At North Petherton Primary, we have high aspirations and ambitions for our children and we believe that all learners should be able to reach their full potential. We strongly believe that reaching your full potential is not about where you come from, but instead, about developing the necessary skills and values required to succeed.
Our pupils in receipt of the Pupil Premium Funding face specific barriers to reaching their full potential, and we are determined to provide the support and guidance they need to help them overcome these barriers. In addition to this, we aim to provide them with access to a variety of exciting opportunities and a rich and varied curriculum.
The Pupil Premium is allocated to schools for children of statutory school age from low-income families who are known to be eligible for free school meals (FSM) in both mainstream and non-mainstream settings to children who have been looked after continuously for more than six months and to children whose parents are currently serving in the armed forces.
From 2012-2013, this will also include pupils eligible for FSM at any point in the last six years (known as the Ever 6 FSM measure). Schools are free to spend the Pupil Premium as they see fit. However, we will be held accountable for how we have used the additional funding to support pupils from low-income families.
We use ‘The tired Approach to School Improvement’ as shared by the Education Endownment Foundation (EEF) to help us make decisions about how best to spend the money. Click here to read more information about this:
1. High quality teaching
Spending on developing high quality teaching may include investment in professional development, training and support for early career teachers, along with recruitment and retention. Ensuring an effective teacher is in front of every class, and that every teacher is supported to keep improving, is the key ingredient of a successful school and should rightly be a top priority for pupil premium spending.
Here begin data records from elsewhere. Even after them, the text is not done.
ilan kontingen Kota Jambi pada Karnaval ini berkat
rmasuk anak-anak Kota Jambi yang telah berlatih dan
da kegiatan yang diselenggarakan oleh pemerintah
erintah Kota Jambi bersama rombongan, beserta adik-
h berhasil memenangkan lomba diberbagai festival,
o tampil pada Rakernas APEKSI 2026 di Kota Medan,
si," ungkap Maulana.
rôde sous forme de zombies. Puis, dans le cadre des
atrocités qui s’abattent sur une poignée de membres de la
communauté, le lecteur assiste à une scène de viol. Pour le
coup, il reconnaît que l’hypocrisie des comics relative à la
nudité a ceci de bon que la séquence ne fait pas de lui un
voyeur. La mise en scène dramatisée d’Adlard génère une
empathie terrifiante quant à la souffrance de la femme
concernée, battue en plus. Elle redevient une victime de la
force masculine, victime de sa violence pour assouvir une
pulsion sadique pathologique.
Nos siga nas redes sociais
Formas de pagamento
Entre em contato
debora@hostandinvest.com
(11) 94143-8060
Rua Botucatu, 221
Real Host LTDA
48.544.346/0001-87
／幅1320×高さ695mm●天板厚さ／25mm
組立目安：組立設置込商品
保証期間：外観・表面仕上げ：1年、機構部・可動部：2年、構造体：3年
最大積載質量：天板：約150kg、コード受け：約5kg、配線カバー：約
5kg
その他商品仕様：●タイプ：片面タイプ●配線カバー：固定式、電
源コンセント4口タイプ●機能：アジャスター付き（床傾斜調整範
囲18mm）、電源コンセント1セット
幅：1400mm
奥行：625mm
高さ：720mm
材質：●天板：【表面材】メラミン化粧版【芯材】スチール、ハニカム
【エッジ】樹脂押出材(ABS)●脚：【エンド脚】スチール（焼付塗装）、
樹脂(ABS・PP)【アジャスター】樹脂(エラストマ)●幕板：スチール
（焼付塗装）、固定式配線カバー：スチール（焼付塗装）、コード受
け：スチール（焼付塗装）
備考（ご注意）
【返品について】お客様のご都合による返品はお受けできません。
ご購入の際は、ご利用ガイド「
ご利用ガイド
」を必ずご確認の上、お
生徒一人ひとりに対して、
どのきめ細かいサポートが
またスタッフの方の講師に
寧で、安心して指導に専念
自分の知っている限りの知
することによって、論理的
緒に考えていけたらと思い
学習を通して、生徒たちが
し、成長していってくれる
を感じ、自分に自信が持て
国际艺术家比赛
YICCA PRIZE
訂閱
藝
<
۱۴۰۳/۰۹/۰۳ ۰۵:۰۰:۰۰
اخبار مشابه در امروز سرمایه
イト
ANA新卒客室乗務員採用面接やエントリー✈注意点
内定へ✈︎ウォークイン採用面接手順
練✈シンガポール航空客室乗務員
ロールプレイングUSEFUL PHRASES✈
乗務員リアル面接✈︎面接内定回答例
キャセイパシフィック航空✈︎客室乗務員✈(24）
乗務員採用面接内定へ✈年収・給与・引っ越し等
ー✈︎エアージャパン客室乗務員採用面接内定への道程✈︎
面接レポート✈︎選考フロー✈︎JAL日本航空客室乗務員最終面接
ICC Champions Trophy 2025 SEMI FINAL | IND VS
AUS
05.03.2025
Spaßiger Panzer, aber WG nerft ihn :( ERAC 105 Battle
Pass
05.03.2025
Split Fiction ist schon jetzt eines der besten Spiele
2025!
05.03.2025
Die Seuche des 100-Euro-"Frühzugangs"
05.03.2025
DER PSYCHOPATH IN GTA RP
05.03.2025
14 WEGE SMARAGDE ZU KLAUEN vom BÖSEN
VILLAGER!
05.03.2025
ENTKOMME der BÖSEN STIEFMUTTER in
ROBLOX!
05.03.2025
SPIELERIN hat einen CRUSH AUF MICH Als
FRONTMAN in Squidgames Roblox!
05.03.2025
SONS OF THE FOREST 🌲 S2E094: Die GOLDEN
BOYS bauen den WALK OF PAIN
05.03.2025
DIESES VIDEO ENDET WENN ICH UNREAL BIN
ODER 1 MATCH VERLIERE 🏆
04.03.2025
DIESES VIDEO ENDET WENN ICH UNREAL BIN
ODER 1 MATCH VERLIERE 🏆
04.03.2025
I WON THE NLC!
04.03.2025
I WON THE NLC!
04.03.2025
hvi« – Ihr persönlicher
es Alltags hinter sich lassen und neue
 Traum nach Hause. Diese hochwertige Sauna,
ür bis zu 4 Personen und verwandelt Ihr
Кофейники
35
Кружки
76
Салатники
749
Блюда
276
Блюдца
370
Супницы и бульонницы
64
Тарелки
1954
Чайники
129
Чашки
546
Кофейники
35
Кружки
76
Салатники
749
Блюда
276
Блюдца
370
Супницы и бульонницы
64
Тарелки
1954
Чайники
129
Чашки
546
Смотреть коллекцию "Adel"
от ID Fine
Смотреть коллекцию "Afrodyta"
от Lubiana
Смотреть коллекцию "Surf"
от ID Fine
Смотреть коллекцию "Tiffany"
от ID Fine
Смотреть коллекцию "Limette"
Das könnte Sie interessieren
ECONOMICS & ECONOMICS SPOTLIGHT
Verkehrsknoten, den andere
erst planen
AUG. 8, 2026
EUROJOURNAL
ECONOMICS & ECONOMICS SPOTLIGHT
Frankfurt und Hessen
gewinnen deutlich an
2. Targeted academic support
Evidence consistently shows the positive impact that targeted academic support can have, including on those who are not making good progress, or those who have been disproportionately impacted by the effects of the pandemic. Considering how classroom teachers and teaching assistants can provide targeted academic support, such as linking structured small group interventions to classroom teaching and the curriculum, is likely to be an essential ingredient of an effective pupil premium strategy.
3. Wider strategies
Wider strategies relate to the most significant non-academic challenges to success in school, including attendance, behaviour, and social and emotional support, which also may negatively impact upon academic attainment. While many challenges may be common between schools, it is also likely that the specific features of the community each school serves will affect spending in this category. Many approaches within the tiered model will overlap categories, and the balance between categories will vary from year to year as the schools’ priorities change. Schools should always combine evidence with professional judgement about how transferable approaches are to their own setting.